■ **About this exercise**:
Pull every line holding the word "pixel" out of the data and copy it.

----

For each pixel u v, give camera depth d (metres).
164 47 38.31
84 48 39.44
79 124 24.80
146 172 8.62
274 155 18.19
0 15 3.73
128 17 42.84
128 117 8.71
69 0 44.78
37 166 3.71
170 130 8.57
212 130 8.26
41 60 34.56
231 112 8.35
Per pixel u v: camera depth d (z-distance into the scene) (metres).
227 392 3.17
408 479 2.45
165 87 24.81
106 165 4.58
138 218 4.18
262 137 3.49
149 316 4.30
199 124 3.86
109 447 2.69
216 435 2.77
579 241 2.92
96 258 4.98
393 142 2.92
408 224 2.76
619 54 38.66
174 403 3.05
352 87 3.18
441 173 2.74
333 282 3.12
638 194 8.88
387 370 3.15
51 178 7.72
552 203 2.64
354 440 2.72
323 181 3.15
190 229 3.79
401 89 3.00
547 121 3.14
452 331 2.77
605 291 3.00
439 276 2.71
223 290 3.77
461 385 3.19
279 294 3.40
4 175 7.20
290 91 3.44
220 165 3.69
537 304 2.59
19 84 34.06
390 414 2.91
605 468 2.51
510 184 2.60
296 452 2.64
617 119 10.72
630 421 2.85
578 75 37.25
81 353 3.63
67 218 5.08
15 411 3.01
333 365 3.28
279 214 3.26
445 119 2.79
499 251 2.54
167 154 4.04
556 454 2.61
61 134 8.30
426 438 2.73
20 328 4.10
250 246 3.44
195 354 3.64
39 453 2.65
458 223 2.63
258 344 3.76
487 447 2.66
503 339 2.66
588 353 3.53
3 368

----

■ **Answer to this problem**:
For each pixel u v, give camera depth d (metres).
Per pixel u v: camera depth d (z-distance into the scene) (metres).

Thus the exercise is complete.